Why this is important: This article reports on a recent survey with some alarming statistics regarding business cybersecurity protection. Nearly 99 percent of all businesses in the U.S. and Canada are characterized as mid-sized businesses, and nearly 61 percent of them do not have a dedicated cybersecurity expert on staff. In the past 12 months, almost 25 percent of those businesses have been the victim of a cyberattack. As a result, nearly half of them plan to increase their cybersecurity budget in 2023. These percentages mean that an overwhelming number of small businesses in the U.S. and Canada recently have suffered a cyberattack, know they are vulnerable, and do not have a cybersecurity expert on staff, likely due to budget constraints. Moreover, the survey revealed that almost half of those businesses do not have an incident response plan in place in the event of a cyberattack. That means they do not have a formalized plan in place with an order of operations for fighting off an attack and people tasked with responsibilities to implement the plan. If one of these businesses suffers a cyberattack, it will lose precious time in trying to come up with a plan to respond on the fly while a threat actor has access to its systems and data. The survey also reported on another consequence of not having response plans in place: more than one-quarter of the companies do not have any cyber insurance coverage. Many times this coverage is unavailable to companies if they aren’t performing basic cyber hygiene measures. At bottom, the survey paints a troubling picture. These companies (which make up a large percentage of the companies in the U.S. and Canada) lack a dedicated cybersecurity expert on staff, already may have suffered an attack, know they are vulnerable to another one in the future, and if they suffer one in the future, the costs merely to respond to the attack could ruin them. --- Nicholas P. Mooney II


Email Security Nightmare as 75% Of CISOs Expect a Severe Email-Borne Attack in the Next 12 Months

“According to the study, email usage increased annually, with 82% of organizations reporting increased utilization in the last twelve months.”

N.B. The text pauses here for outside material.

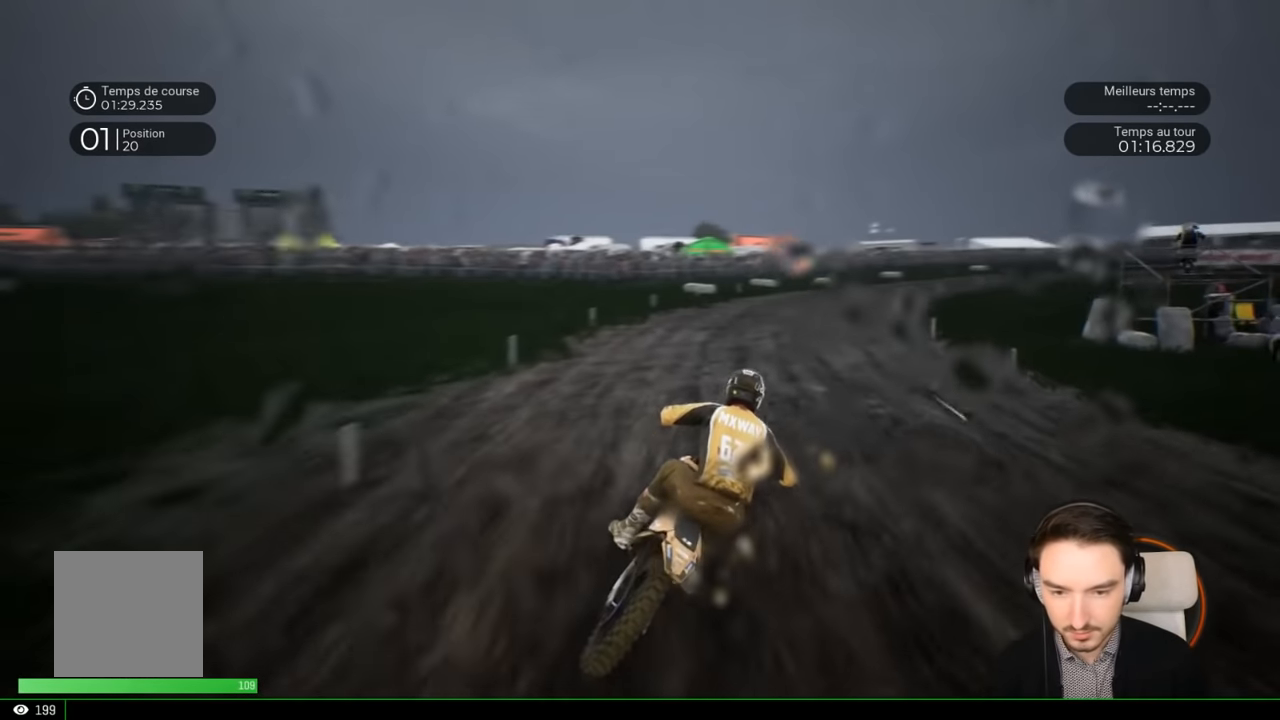
{"buttons": ["R2"], "left_stick": "right", "right_stick": "center", "events": []}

Why this is important: The majority of Chief Information Security Officers (“CISO”) project that email-borne cyberattacks will significantly impact businesses this year. As email usage increases, so does the risk of an email cyberattack. Over 80 percent of IT security leaders have seen an increase in phishing, ransomware, and spoofing attacks. While phishing and ransomware attacks are commonly known, spoofing attacks are on the rise because they are a new vector of attack. Email spoofing is when spam or phishing attacks are utilized to trick users into thinking a message came from a person or entity they either know or can trust. In spoofing attacks, the sender forges email headers so that client software displays the fraudulent sender address, which most users take at face value. Spoofing attacks are so widespread because only 29 percent of organizations are prepared to address the illegal use of their domains.

As we have discussed in previous Decoded articles, a company’s employees are often a weak link in the cybersecurity chain. This is especially true now that remote work has become more mainstream. Many IT security leaders are concerned that workplace collaboration tools like Microsoft Teams, Google Workspace, and Slack are likely avenues of attack. To combat the risk of employees causing a cybersecurity breach, there must be an investment in training and reinforcement of cybersecurity policies and procedures throughout a business’ workforce. This requires the commitment of company leadership, especially those in the C-Suite. However, even though C-Suite executives have become more aware of these ever-increasing cybersecurity risks, many remain reluctant to provide sufficient time and money to address this emerging problem. Coordination between CISOs and C-suite executives to thwart these cyberattacks is imperative.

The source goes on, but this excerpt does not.